Fred B. Bryant
Professor of Psychology, Loyola University-Chicago
Professor of Psychology, Loyola University-Chicago
He received his Ph.D. in social psychology from Northwestern University in 1980. He received a National Research Service Award from the National Institute of Mental Health for postdoctoral training in survey research at the University of Michigan’s Institute for Social Research (1979-82). In 1982, he joined the faculty at Loyola University Chicago as an Assistant Professor of Psychology, and was promoted to full professor in 1990. He teaches undergraduate and graduate classes in social psychology, research methods, advanced statistics, and structural equation modeling. He was faculty member of the year at Loyola University Chicago in 2005. Dr. Bryant has roughly 225 professional publications in personality, social psychology, behavioral medicine, and psychometrics, and is co-author of Savoring: A New Model of Positive Experience. He has helped secure more than $16 million in research grants. He has given numerous workshops on multivariate statistical analysis at many prominent universities, including Harvard, Yale, Northwestern, the University of Michigan and the United States Air Force Academy. Dr. Bryant is perhaps best known for his work in the field of positive psychology on the concept of savoring, or cognitive and behavioral processes that people use to regulate their positive emotions. He has extensive consulting experience in applied settings including medicine, education, marketing, and program evaluation, and he has served as an expert witness in several federal court cases involving theory, methodology, and statistics in social and industrial-organizational psychology.

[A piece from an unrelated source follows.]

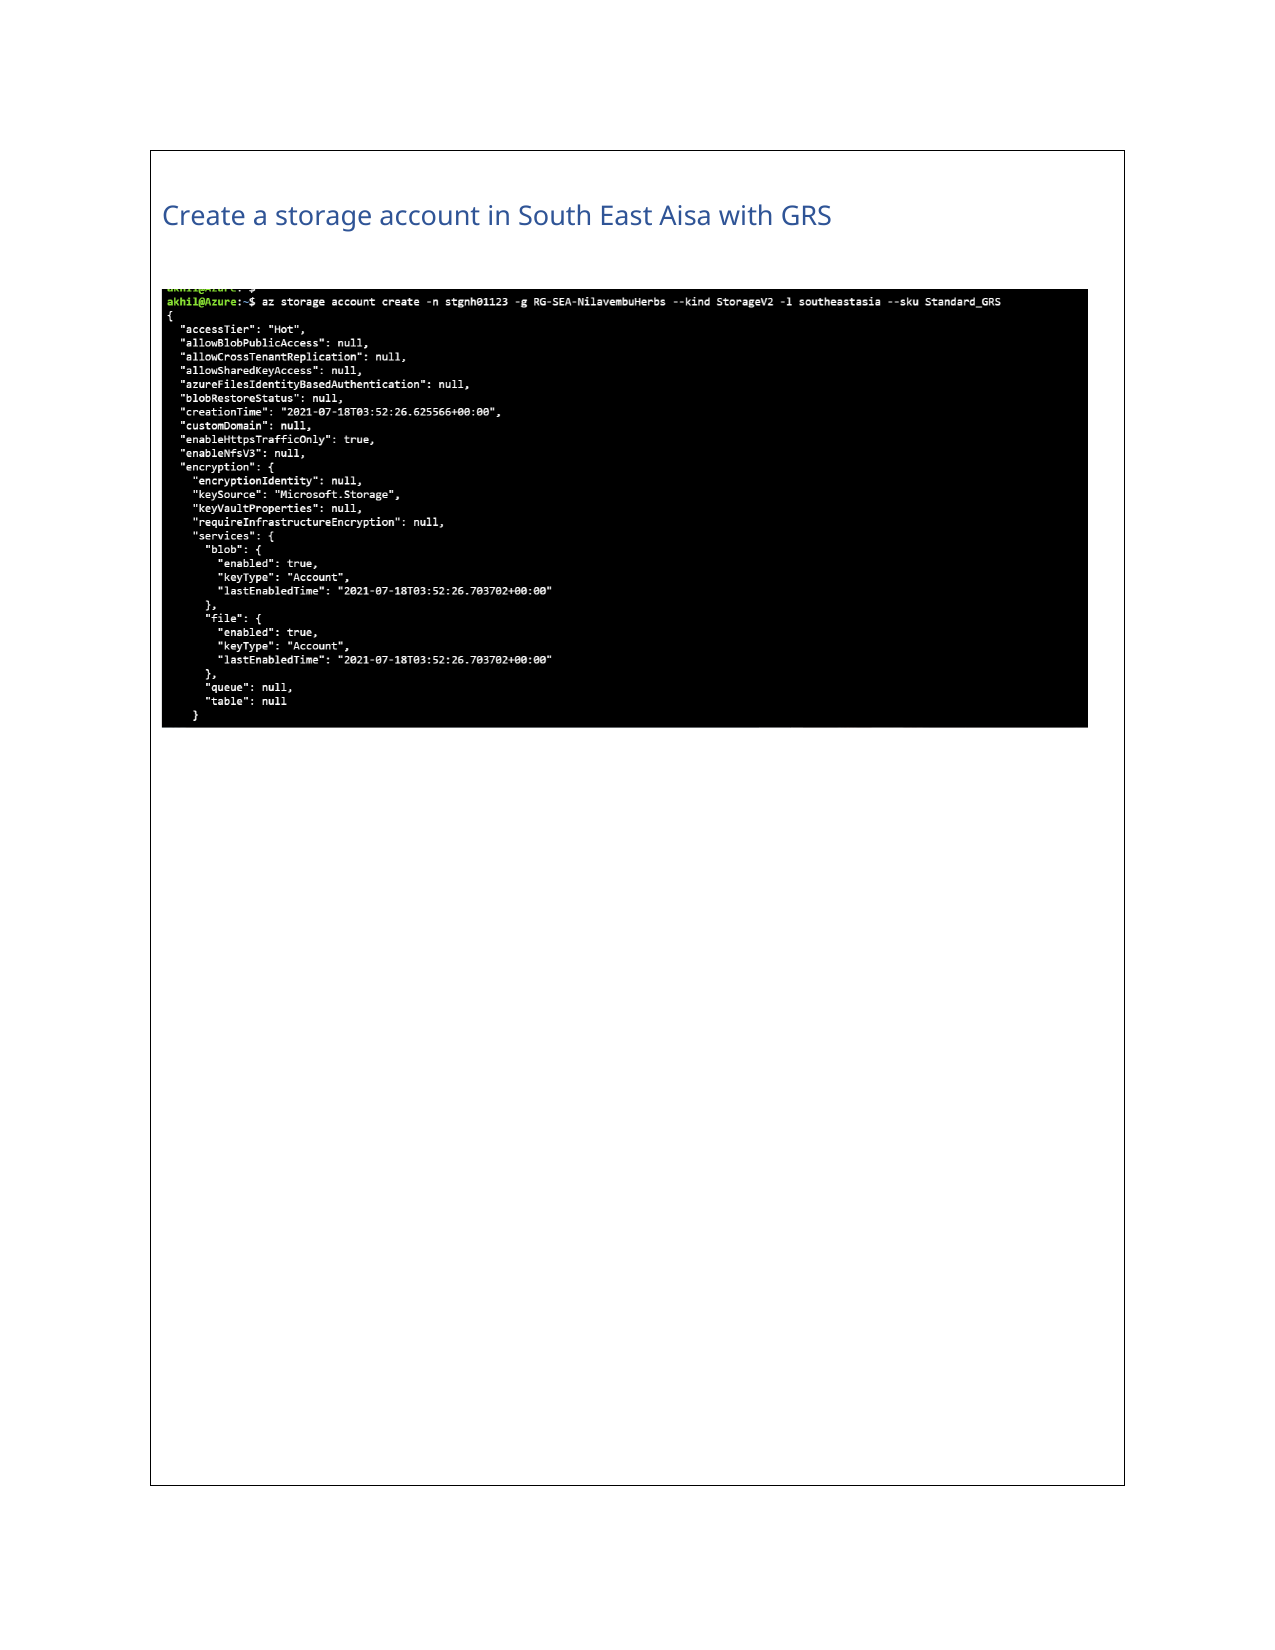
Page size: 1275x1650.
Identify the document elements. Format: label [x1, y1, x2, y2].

table_cell [151, 151, 1124, 1484]
picture [161, 289, 1088, 728]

I am currently conducting cross-cultural research comparing the cognitive and behavioral strategies that adults in Eastern and Western cultures use to savor positive experiences in their everyday lives, and investigating the ways in which individual differences in dialectical thinking shape these cross-cultural effects.
I am currently conducting research in gerontology to develop psychological interventions aimed at helping older adults who have lost a lifelong companion adjust to their loss and learn how to find joy in their lives in the absence of their loved one.
I am currently conducting research in behavioral medicine on how the process of savoring positive experiences impacts the human immune system.